_What to do_
Find every line in the listing below that contains the string "than", treating uppercase and lowercase letters as different, and copy each of those lines.

=== Extracted entries ===

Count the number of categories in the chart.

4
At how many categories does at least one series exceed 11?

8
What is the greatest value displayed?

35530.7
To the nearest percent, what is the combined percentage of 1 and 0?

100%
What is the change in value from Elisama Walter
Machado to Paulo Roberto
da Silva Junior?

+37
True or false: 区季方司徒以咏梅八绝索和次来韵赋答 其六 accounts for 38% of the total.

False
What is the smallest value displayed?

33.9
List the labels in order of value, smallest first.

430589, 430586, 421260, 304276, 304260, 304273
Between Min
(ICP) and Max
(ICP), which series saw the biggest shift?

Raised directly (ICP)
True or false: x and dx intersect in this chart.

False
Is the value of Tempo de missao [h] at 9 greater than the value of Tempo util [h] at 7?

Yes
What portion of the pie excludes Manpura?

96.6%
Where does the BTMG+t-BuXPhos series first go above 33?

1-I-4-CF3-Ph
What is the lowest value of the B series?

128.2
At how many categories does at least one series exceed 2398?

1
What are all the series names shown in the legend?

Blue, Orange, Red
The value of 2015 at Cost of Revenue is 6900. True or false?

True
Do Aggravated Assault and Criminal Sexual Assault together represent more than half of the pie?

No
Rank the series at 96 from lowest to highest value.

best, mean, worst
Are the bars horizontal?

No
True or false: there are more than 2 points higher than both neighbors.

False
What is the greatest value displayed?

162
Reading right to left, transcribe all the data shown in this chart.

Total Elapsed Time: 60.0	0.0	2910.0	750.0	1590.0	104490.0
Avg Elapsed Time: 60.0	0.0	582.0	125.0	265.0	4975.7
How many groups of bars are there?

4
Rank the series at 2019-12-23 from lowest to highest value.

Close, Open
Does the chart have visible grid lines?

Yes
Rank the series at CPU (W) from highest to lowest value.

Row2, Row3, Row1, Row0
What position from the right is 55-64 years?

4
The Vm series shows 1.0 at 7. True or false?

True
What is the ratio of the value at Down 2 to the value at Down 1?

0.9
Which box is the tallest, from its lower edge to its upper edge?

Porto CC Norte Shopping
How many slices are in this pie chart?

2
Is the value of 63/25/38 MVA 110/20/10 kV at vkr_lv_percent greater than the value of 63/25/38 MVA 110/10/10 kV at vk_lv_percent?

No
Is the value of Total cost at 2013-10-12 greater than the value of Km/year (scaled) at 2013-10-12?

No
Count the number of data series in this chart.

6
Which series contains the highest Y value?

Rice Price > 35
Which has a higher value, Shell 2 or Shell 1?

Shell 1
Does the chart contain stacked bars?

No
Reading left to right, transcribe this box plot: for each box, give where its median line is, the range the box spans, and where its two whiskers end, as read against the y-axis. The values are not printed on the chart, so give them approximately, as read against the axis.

===

_Reply to the exercise_
Is the value of Tempo de missao [h] at 9 greater than the value of Tempo util [h] at 7?
Do Aggravated Assault and Criminal Sexual Assault together represent more than half of the pie?
True or false: there are more than 2 points higher than both neighbors.
Is the value of 63/25/38 MVA 110/20/10 kV at vkr_lv_percent greater than the value of 63/25/38 MVA 110/10/10 kV at vk_lv_percent?
Is the value of Total cost at 2013-10-12 greater than the value of Km/year (scaled) at 2013-10-12?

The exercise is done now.